▶ [Your assignment]
Would you give the entries below again in full, exactly as they stand?

#### The records ####

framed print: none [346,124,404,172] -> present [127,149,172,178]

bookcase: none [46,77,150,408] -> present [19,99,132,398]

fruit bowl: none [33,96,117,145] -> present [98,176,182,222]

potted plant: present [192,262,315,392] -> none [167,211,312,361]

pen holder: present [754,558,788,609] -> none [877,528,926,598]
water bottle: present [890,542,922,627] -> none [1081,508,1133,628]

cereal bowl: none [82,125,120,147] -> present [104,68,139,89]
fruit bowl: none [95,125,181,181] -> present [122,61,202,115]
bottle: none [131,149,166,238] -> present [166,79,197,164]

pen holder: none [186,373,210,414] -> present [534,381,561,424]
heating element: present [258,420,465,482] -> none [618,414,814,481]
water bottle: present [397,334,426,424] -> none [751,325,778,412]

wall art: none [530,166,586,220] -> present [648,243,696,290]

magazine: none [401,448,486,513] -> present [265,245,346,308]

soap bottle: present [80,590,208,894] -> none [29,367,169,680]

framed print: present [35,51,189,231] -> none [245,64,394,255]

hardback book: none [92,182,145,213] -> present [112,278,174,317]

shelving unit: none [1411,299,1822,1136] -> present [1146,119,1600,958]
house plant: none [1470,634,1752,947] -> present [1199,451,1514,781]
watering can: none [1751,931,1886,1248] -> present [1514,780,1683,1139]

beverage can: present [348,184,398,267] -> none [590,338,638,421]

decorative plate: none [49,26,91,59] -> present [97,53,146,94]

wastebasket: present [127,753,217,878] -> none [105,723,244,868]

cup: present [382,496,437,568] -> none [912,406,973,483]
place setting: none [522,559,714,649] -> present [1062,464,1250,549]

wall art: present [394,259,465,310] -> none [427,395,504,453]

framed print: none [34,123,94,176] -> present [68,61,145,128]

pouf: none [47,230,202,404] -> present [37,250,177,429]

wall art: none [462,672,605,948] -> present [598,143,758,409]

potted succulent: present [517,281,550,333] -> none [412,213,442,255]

####

▶ [Answer for this exercise]
framed print: none [346,124,404,172] -> present [127,149,172,178]

bookcase: none [46,77,150,408] -> present [19,99,132,398]

fruit bowl: none [33,96,117,145] -> present [98,176,182,222]

potted plant: present [192,262,315,392] -> none [167,211,312,361]

pen holder: present [754,558,788,609] -> none [877,528,926,598]
water bottle: present [890,542,922,627] -> none [1081,508,1133,628]

cereal bowl: none [82,125,120,147] -> present [104,68,139,89]
fruit bowl: none [95,125,181,181] -> present [122,61,202,115]
bottle: none [131,149,166,238] -> present [166,79,197,164]

pen holder: none [186,373,210,414] -> present [534,381,561,424]
heating element: present [258,420,465,482] -> none [618,414,814,481]
water bottle: present [397,334,426,424] -> none [751,325,778,412]

wall art: none [530,166,586,220] -> present [648,243,696,290]

magazine: none [401,448,486,513] -> present [265,245,346,308]

soap bottle: present [80,590,208,894] -> none [29,367,169,680]

framed print: present [35,51,189,231] -> none [245,64,394,255]

hardback book: none [92,182,145,213] -> present [112,278,174,317]

shelving unit: none [1411,299,1822,1136] -> present [1146,119,1600,958]
house plant: none [1470,634,1752,947] -> present [1199,451,1514,781]
watering can: none [1751,931,1886,1248] -> present [1514,780,1683,1139]

beverage can: present [348,184,398,267] -> none [590,338,638,421]

decorative plate: none [49,26,91,59] -> present [97,53,146,94]

wastebasket: present [127,753,217,878] -> none [105,723,244,868]

cup: present [382,496,437,568] -> none [912,406,973,483]
place setting: none [522,559,714,649] -> present [1062,464,1250,549]

wall art: present [394,259,465,310] -> none [427,395,504,453]

framed print: none [34,123,94,176] -> present [68,61,145,128]

pouf: none [47,230,202,404] -> present [37,250,177,429]

wall art: none [462,672,605,948] -> present [598,143,758,409]

potted succulent: present [517,281,550,333] -> none [412,213,442,255]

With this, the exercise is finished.